Curious, then, that none of MMJ's following albums stuck with me too well. I'd played them out. I really liked the first half of At Dawn, but somewhere around the blues jam halfway through, they lost me. By the time It Still Moves came out, I'd completely lost interest. Problem being, I think, that they were too much the same. Maybe they got more rockin' as the albums went on, but substantially, it was the same reverbed-out formula (not to mention all of their albums are long).

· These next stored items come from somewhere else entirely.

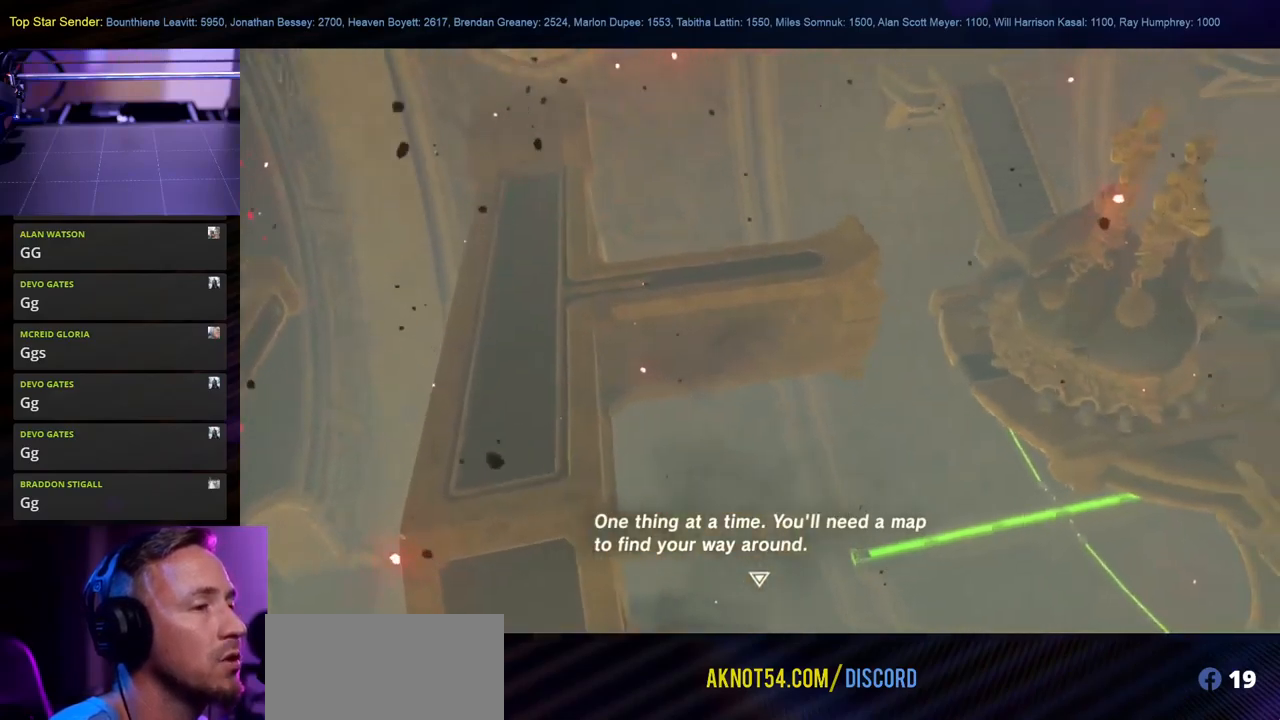
{"dt_ms": 500, "buttons": [], "left_stick": "center", "right_stick": "center", "events": [[216, "L1", "up"]]}
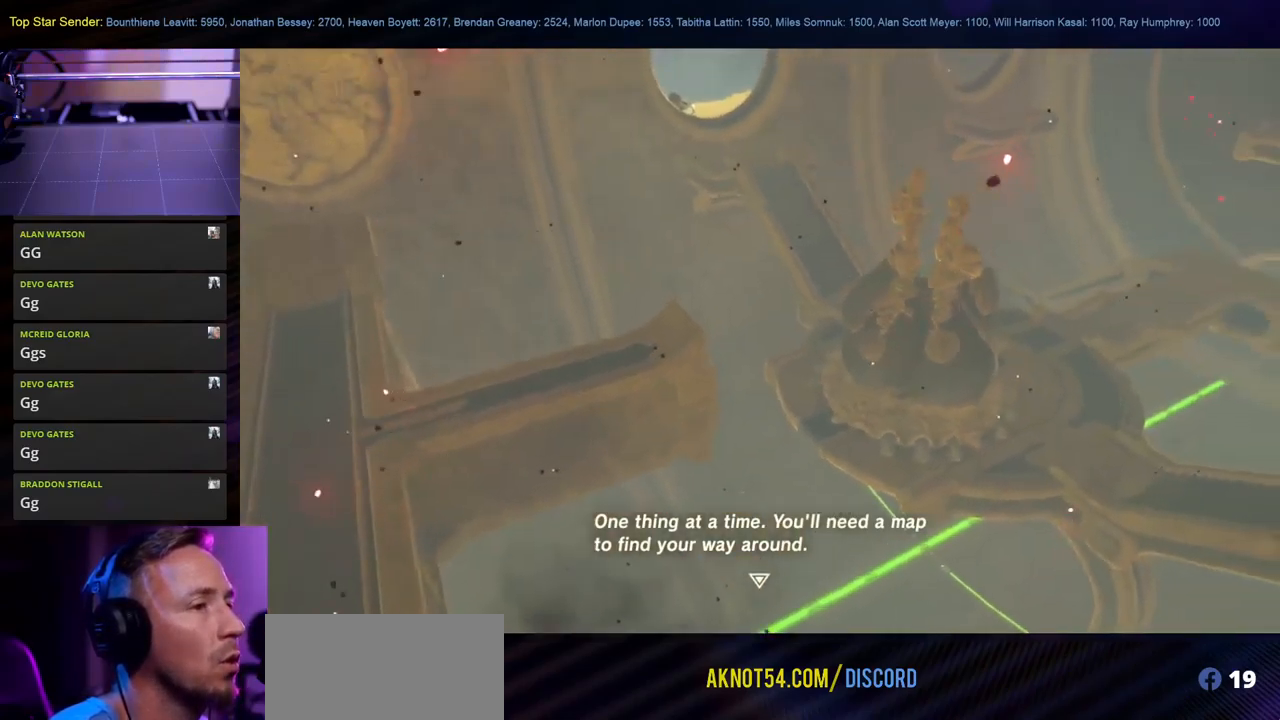
{"dt_ms": 500, "buttons": [], "left_stick": "center", "right_stick": "center", "events": []}
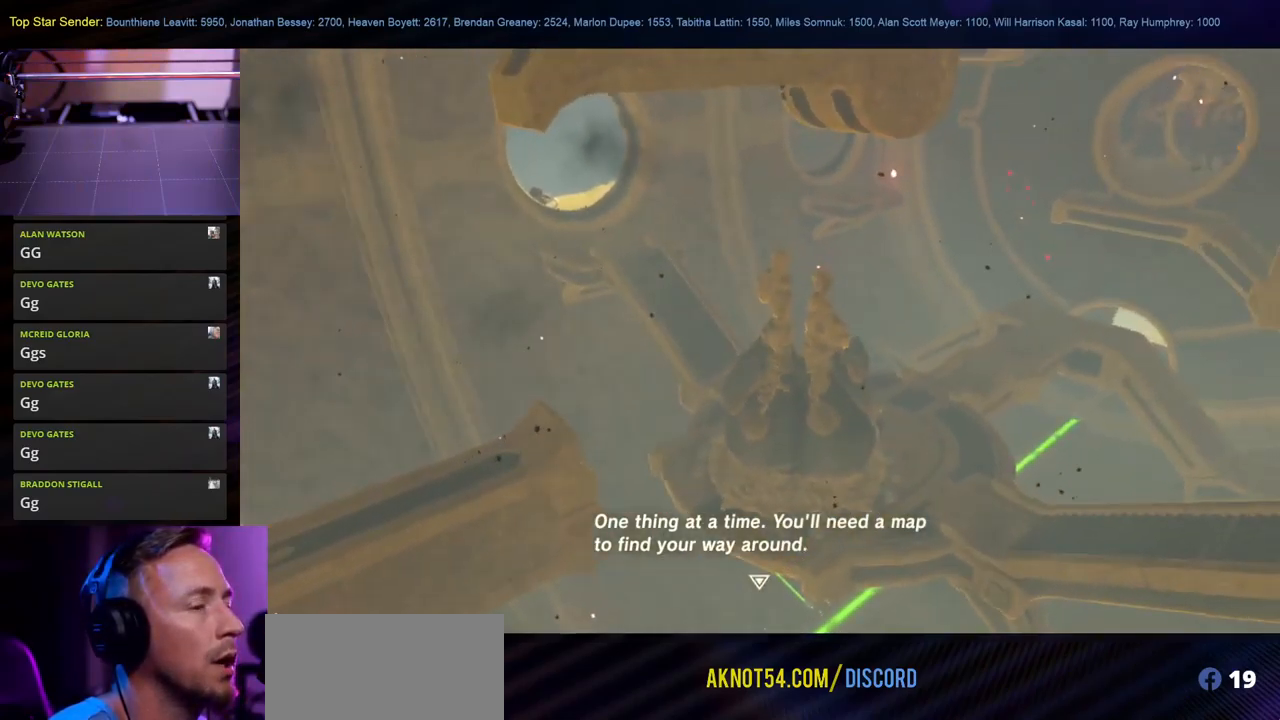
{"dt_ms": 500, "buttons": ["L1"], "left_stick": "center", "right_stick": "center", "events": [[366, "L1", "down"]]}
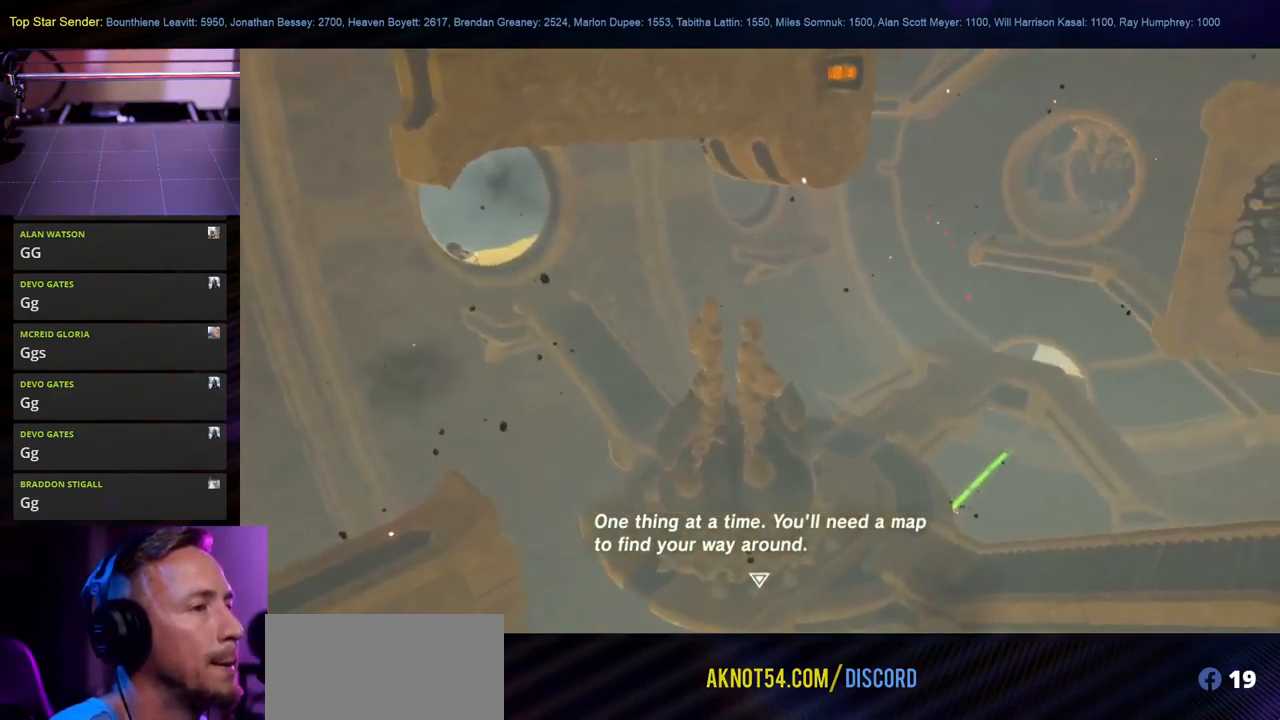
{"dt_ms": 500, "buttons": [], "left_stick": "center", "right_stick": "center"}
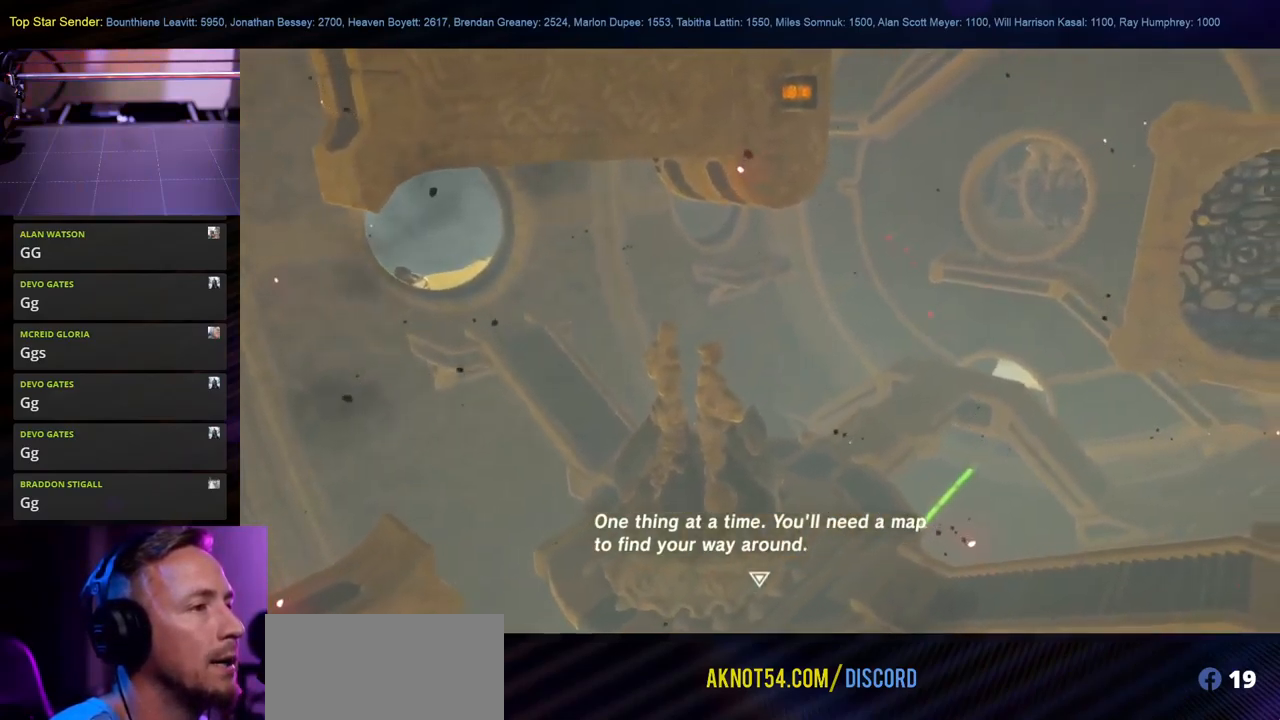
{"dt_ms": 500, "buttons": [], "left_stick": "center", "right_stick": "center", "events": []}
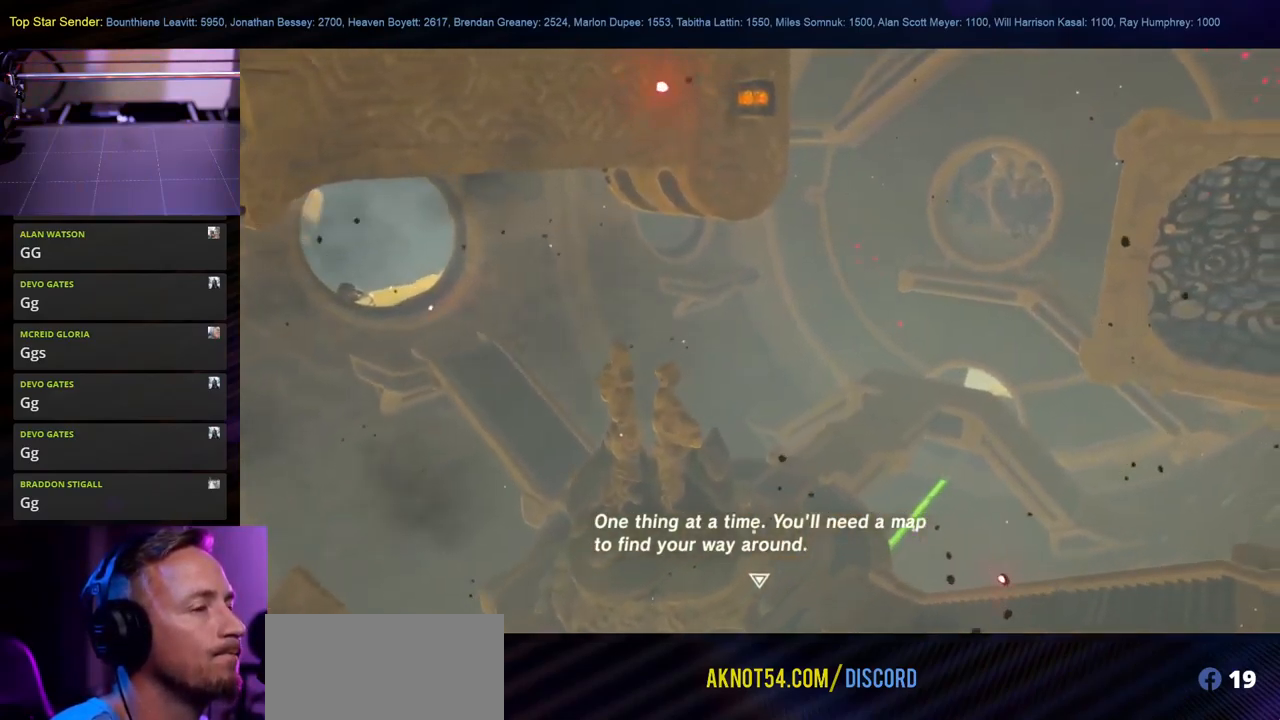
{"dt_ms": 1000, "buttons": [], "left_stick": "center", "right_stick": "center"}
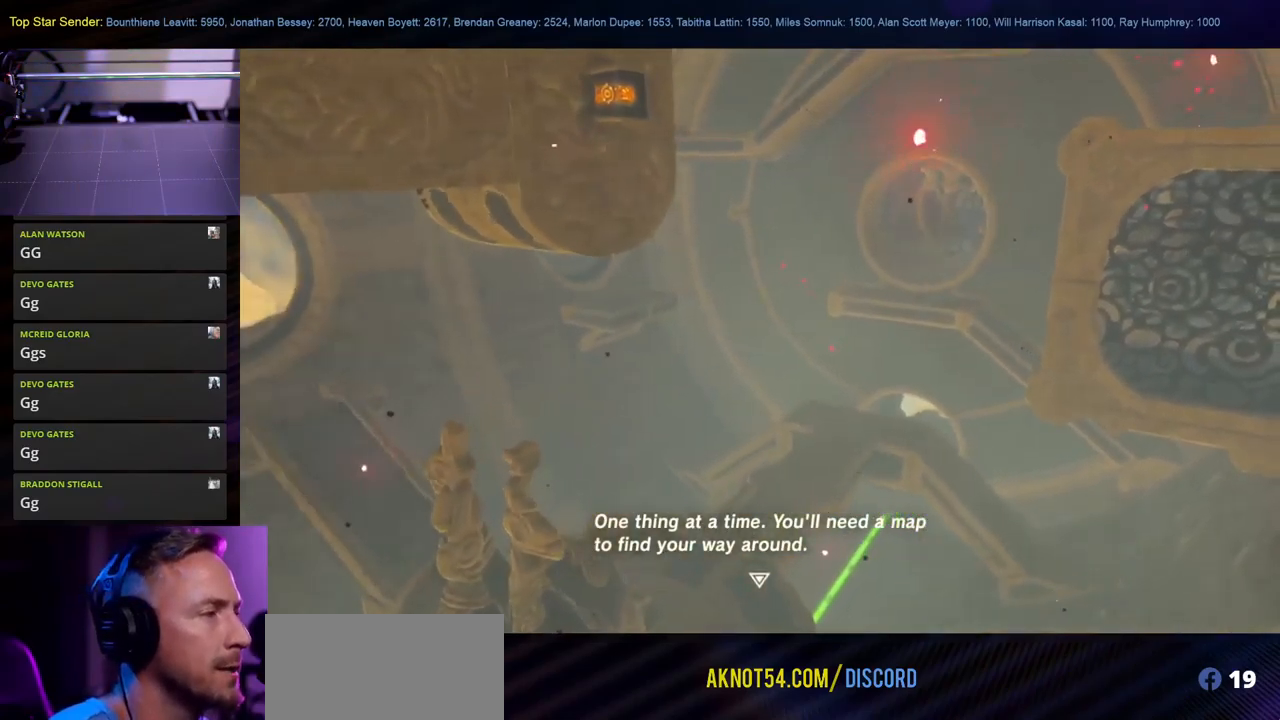
{"dt_ms": 500, "buttons": [], "left_stick": "center", "right_stick": "center", "events": []}
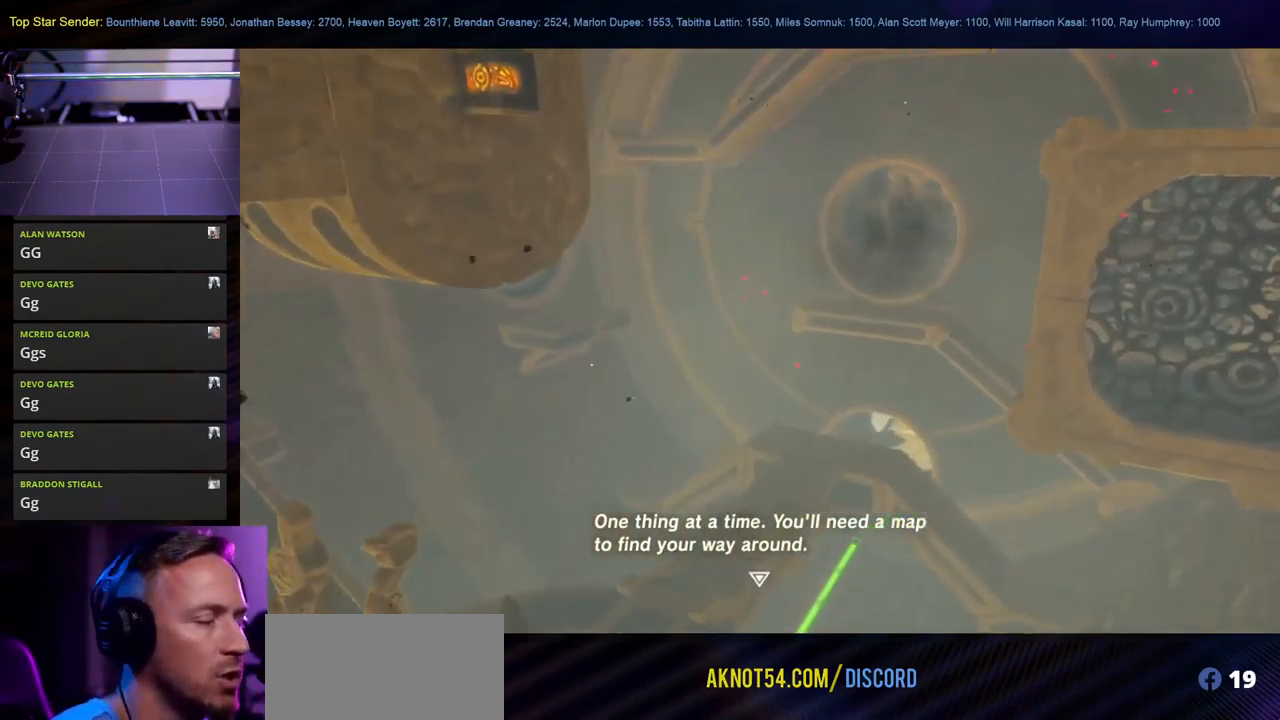
{"dt_ms": 500, "buttons": [], "left_stick": "center", "right_stick": "center", "events": []}
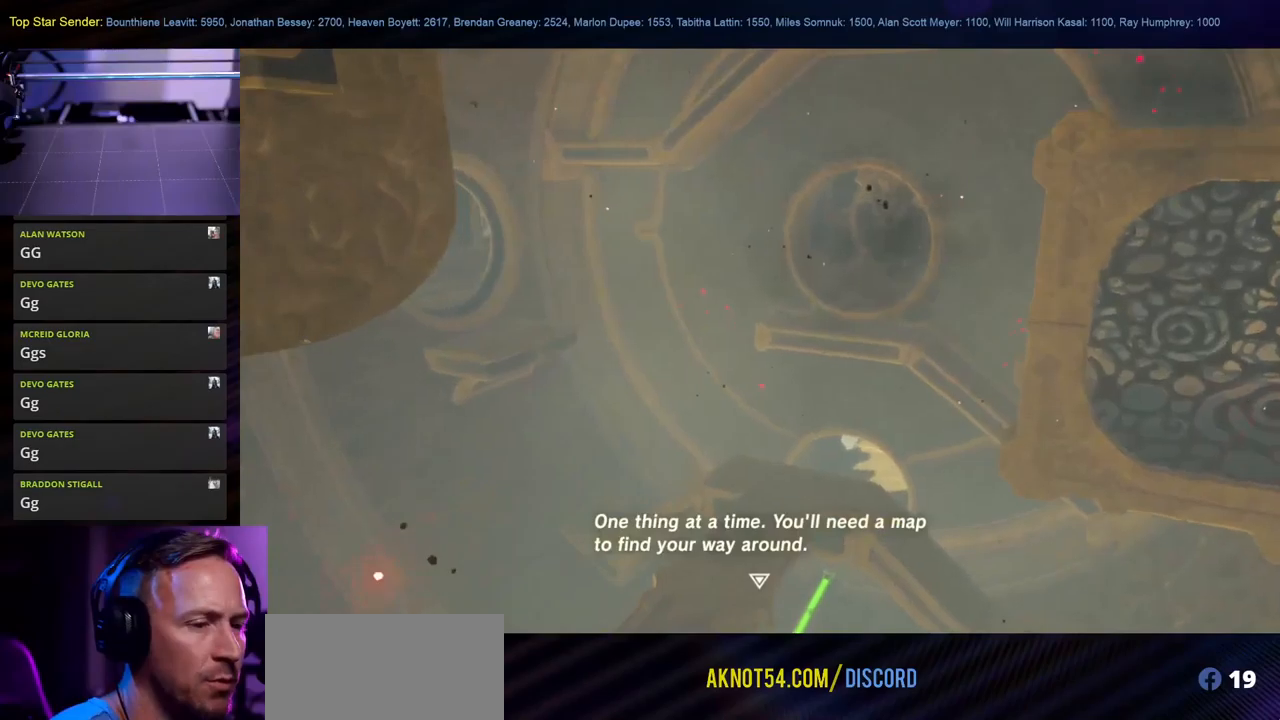
{"dt_ms": 500, "buttons": [], "left_stick": "center", "right_stick": "center"}
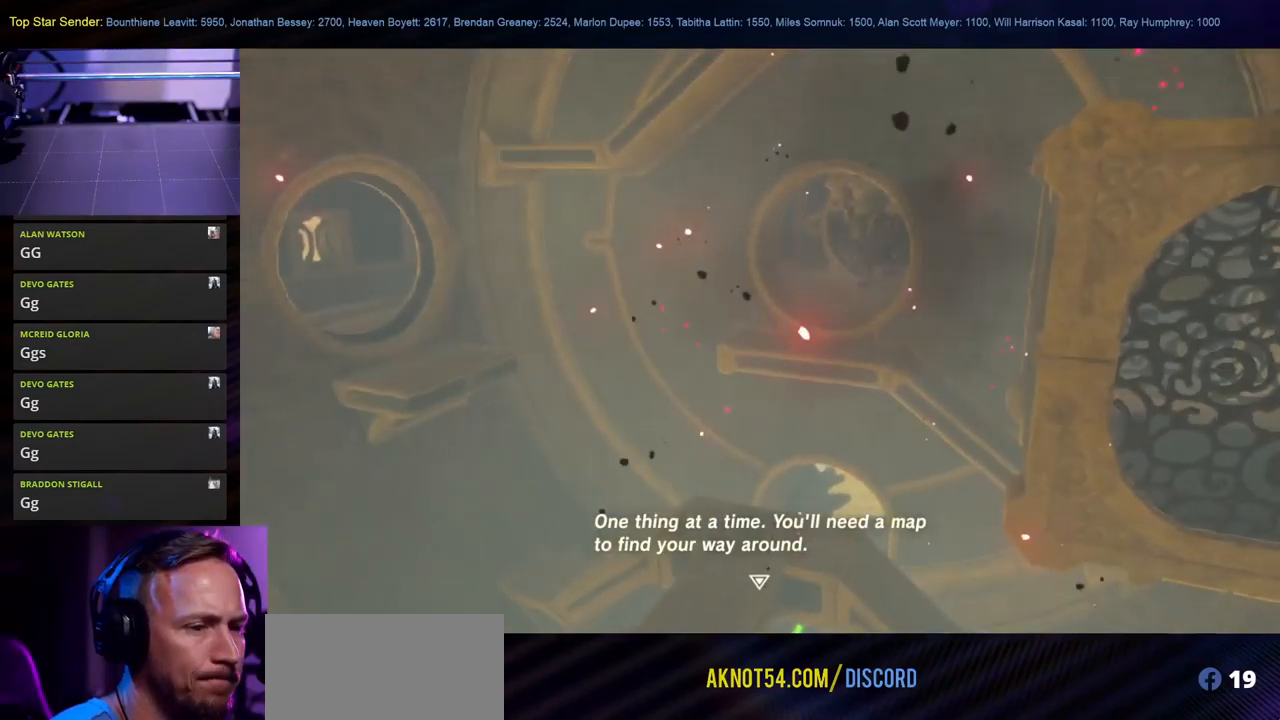
{"dt_ms": 500, "buttons": [], "left_stick": "center", "right_stick": "center", "events": []}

There was a trajectory there: brilliant debut, followed by a relatively strong sophomore outing, and then a lackluster third album that seems too comfortable in its own sound. MMJ is ahead of the curve, but you can see the same thing happening with Sigur Ros and Sufjan Stevens (if you count their breakout albums, Agaetis Byrgun and Michigan, respectively, as their “debuts”). In each case, the first time I heard them, it was like an awakening—something completely and utterly unique. And I played the shit out all of them, literally months on end of listening to them over and over again. Sigur Ros came back with their next album, ( ). Like MMJ’s At Dawn, it was more ambitious, longer, more difficult to get through, but still admirable. You got the sense that the groups were stretching out a little now that they had a fanbase that would indulge them. And for people who missed the boat on the previous albums, these second albums still pack that brilliant first impression: their sound is still utterly their own and they haven’t worn out their welcome.

This is where I'm at with Stevens right now. I know I’m taking a few liberties here—Michigan was his third album, and Illinois his fifth—but Michigan was the one that put him on the radar, and Illinois is the more “official” follow up. Like At Dawn and ( ), Illinois follows the pattern: longer, more ambitious, more indulgent, but still strong. It’s not time to write him off yet. We reserve that for the third album.

The third album: that’s where I lost my faith in My Morning Jacket a couple of years ago, and where I find myself at odds with Sigur Ros right now. (And you can bet if Stevens makes a whispery forlorn album all about Swedes and dairy in Wisconsin, with those same McSweeney’s-esque song titles and banjo/woodwind backing band, that’s where I’ll be with him, too.) Your hope—and you do have the highest of hopes, because let’s not forget that this band did destroy you at one time—is the band will find a way to focus the newfound ambition of the last record and refine it through some modicum of growing musical sophistication. But no, my sense of the new Sigur Ros, Takk…, is similar to how I felt about It Still Moves: I can barely muster a sense of disappointment, because it met my expectations but fell well short of my hopes.

Where MMJ is concerned, I so much lost touch with what they were up to that I didn't even realize the new album had been released, until I saw a few polarizing posts sprinkled around the web. I was ready to toss it off, but the very fact that the new record inspired more than a yawn—in fact, that a few true fans felt it flat out sucked—propelled me to go to their site and check a few new songs out. I'd heard that they'd "changed"—accusations of a reggae influence, of all things!—so I now wanted to see just how so (and how badly).

And what do you know, I totally fucking love it. It’s easily one of the best albums of the year. They clipped off the jam-band urges, made their shortest record to date, kept the reverb on the vocals but brought clarity to the rest of the music—and they atoned for the greatest sin of their last album by making this the catchiest album they’ve made to date.

The good news is these guys have been one or two records ahead of Sigur Ros and Stevens. Here’s hoping both acts turn similar corners. (Speaking of losing the reverb, I’d love to hear a “raw” Sigur Ros. I’d love to hear something a little more abrasive. I think it could all be done in the way they are recorded; they wouldn’t even need to change the way they write songs). I’ve got my fingers crossed for all of them. Is it so much to ask to be astounded every time?